In the last two chapters of the book BSA opens up Igloolik story telling to move away from the “traditional” “myths” towards other forms of stories. He deals with the Atanarjuat story, a mythical account that takes on historical dimensions and the Ataguttaaluk story, an historical account that takes on mythical proportions. The transformative movements of both of these stories (in inverse directions) are developed through Zacharias Kunuk’s film version of Atanarjuat as well as the various accounts, especially Iqallijuq’s, of the Ataguttaaluk story. The careful analysis shows that the same myth-making properties of the classical stories are still at play, and that the accounts remain overdetermined by a wider cosmological order that continues to inject meanings into history.
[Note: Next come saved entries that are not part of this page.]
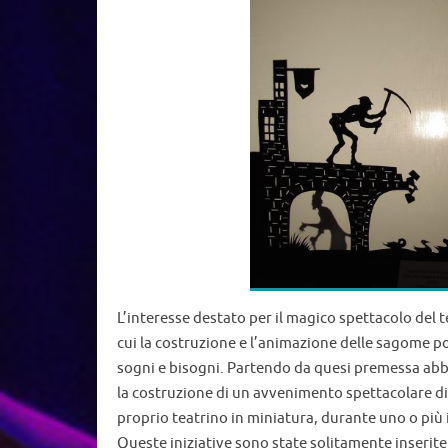
Il teatro delle ombre
Mi si inginocchiò ai piedi ed io lo vidi staccare 
lunga, arrotolarla piegarla e infine ficcarsela in t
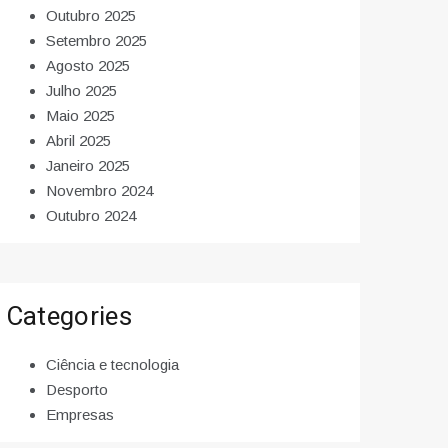
Outubro 2025
Setembro 2025
Agosto 2025
Julho 2025
Maio 2025
Abril 2025
Janeiro 2025
Novembro 2024
Outubro 2024
Categories
Ciência e tecnologia
Desporto
Empresas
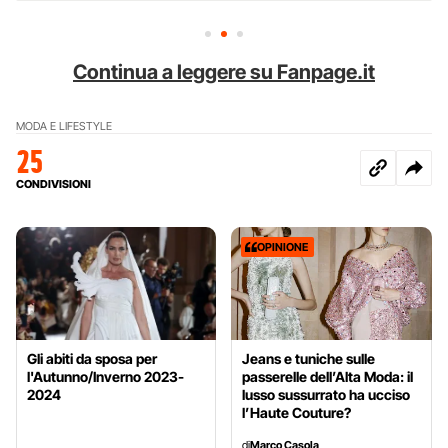
Continua a leggere su Fanpage.it
MODA E LIFESTYLE
25
CONDIVISIONI
OPINIONE
Gli abiti da sposa per
Jeans e tuniche sulle
l'Autunno/Inverno 2023-
passerelle dell’Alta Moda: il
2024
lusso sussurrato ha ucciso
l’Haute Couture?
di
Marco Casola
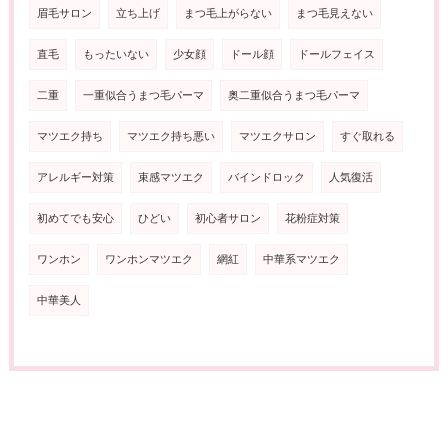
眉毛サロン
立ち上げ
まつ毛上がらない
まつ毛見えない
直毛
もったいない
少女顔
ドール顔
ドールフェイス
二重
一重似合うまつ毛パーマ
奥二重似合うまつ毛パーマ
マツエク持ち
マツエク持ち悪い
マツエクサロン
すぐ取れる
アレルギー対策
束感マツエク
バインドロック
人気復活
初めてでも安心
ひどい
初心者サロン
花粉症対策
ワンホン
ワンホンマツエク
網紅
中華系マツエク
中華美人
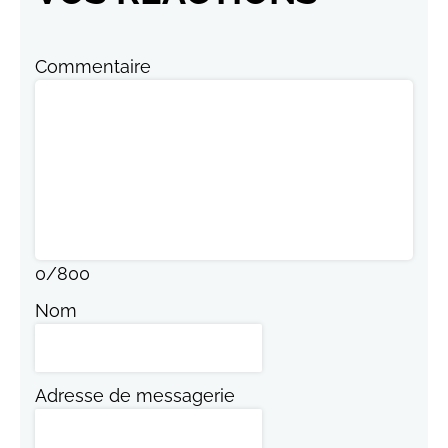
Commentaire
0
/
800
Nom
Adresse de messagerie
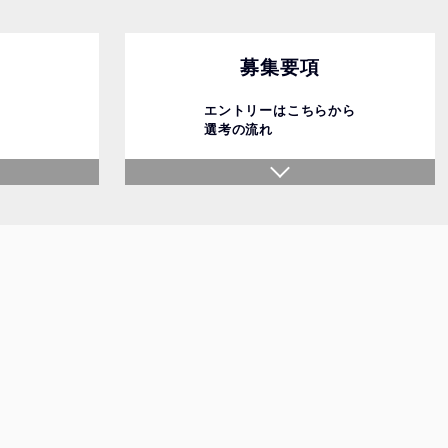
募集要項
エントリーはこちらから
選考の流れ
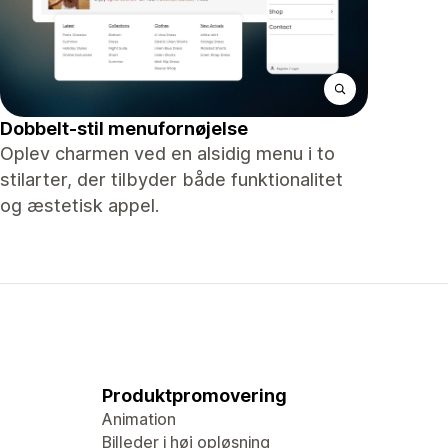
Dobbelt-stil menufornøjelse
Oplev charmen ved en alsidig menu i to
stilarter, der tilbyder både funktionalitet
og æstetisk appel.
Produktpromovering
Animation
Billeder i høj opløsning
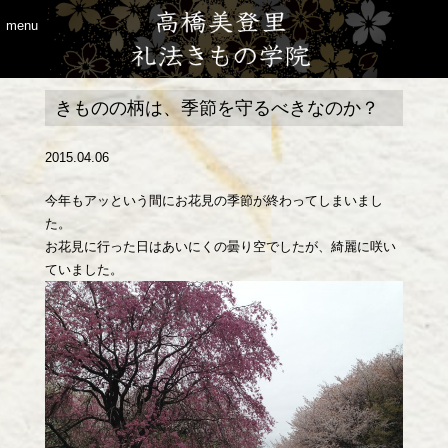
menu
きものの柄は、季節を守るべきなのか？
2015.04.06
今年もアッという間にお花見の季節が終わってしまいまし
た。
お花見に行った日はあいにくの曇り空でしたが、綺麗に咲い
ていました。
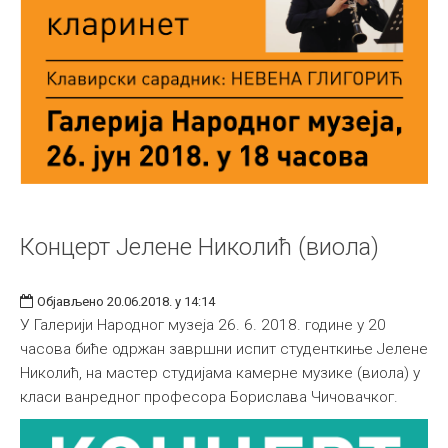
Концерт Јелене Николић (виола)
Објављено 20.06.2018. у 14:14
У Галерији Народног музеја 26. 6. 2018. године у 20
часова биће одржан завршни испит студенткиње Јелене
Николић, на мастер студијама камерне музике (виола) у
класи ванредног професора Борислава Чичовачког.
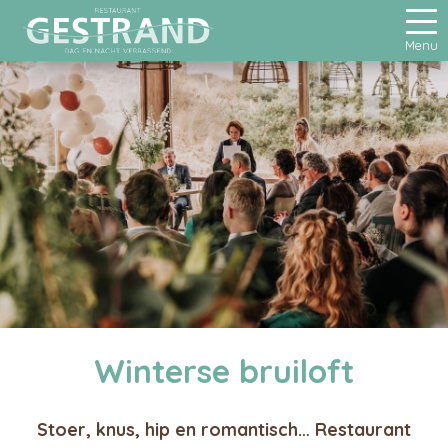
Menu
Winterse bruiloft
Stoer, knus, hip en romantisch… Restaurant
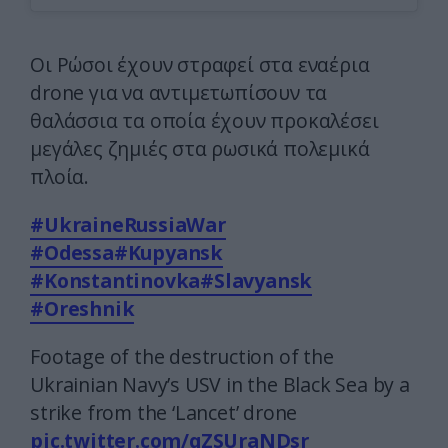
Οι Ρώσοι έχουν στραφεί στα εναέρια
drone για να αντιμετωπίσουν τα
θαλάσσια τα οποία έχουν προκαλέσει
μεγάλες ζημιές στα ρωσικά πολεμικά
πλοία.
#UkraineRussiaWar
#Odessa
#Kupyansk
#Konstantinovka
#Slavyansk
#Oreshnik
Footage of the destruction of the
Ukrainian Navy’s USV in the Black Sea by a
strike from the ‘Lancet’ drone
pic.twitter.com/qZSUraNDsr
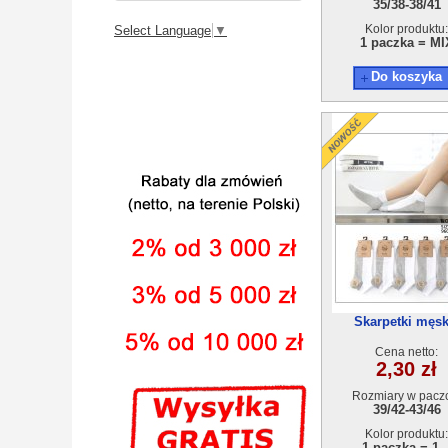
35/38-38/41
Kolor produktu:
Select Language
▼
1 paczka = MI
Do koszyka
Skarpetki męsk
QB3001(39-46) 4
Cena netto:
2,30 zł
Rozmiary w pacz
39/42-43/46
Kolor produktu:
1 paczka = 1..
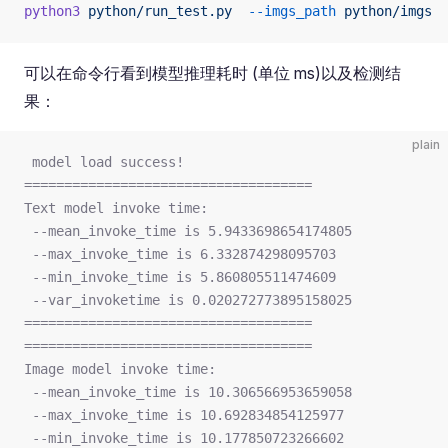
python3
 python/run_test.py
  --imgs_path
 python/imgs
  
可以在命令行看到模型推理耗时 (单位 ms)以及检测结
果：
plain
 model load success!
====================================
Text model invoke time:
 --mean_invoke_time is 5.9433698654174805 
 --max_invoke_time is 6.332874298095703 
 --min_invoke_time is 5.860805511474609 
 --var_invoketime is 0.020272773895158025
====================================
====================================
Image model invoke time:
 --mean_invoke_time is 10.306566953659058 
 --max_invoke_time is 10.692834854125977 
 --min_invoke_time is 10.177850723266602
This is a very important book that every scholar in the field of Inuit studies should work through to see the implications for their own work. In the same way that Rasmussen’s ethnographic accounts have become the foundational data for so much research, BSA’s work will become the foundation for future reflection on Inuit cosmology and symbolism. To date, Rasmussen’s accounts have remained above the critical deconstruction that anthropology has applied to other early ethnographies (work that desperately needs to be done). I doubt that BSA’s book will receive such intellectual immunity, but the debates that surely will follow from this text will stimulate new avenues of research in all areas.
Parties annexes
References
- MacDONALD, John, 1998 The Arctic Sky: Inuit Astronomy, Star Lore, and Legends, Toronto, Royal Ontario Museum and Nunavut Research Institute.
- RASMUSSEN, Knud, 1929 Intellectual Culture of the Iglulik Eskimos, Copenhagen, Gyldendalske Boghandel, Nordisk Forlag, Report of the Fifth Thule Expedition, 1921-24, 7(1).
- RASMUSSEN, Knud, 1930 Iglulik and Caribou Texts, Copenhagen, Gyldendalske Boghandel, Nordisk Forlag, Report of the Fifth Thule Expedition, 1921-24, 7(2-3).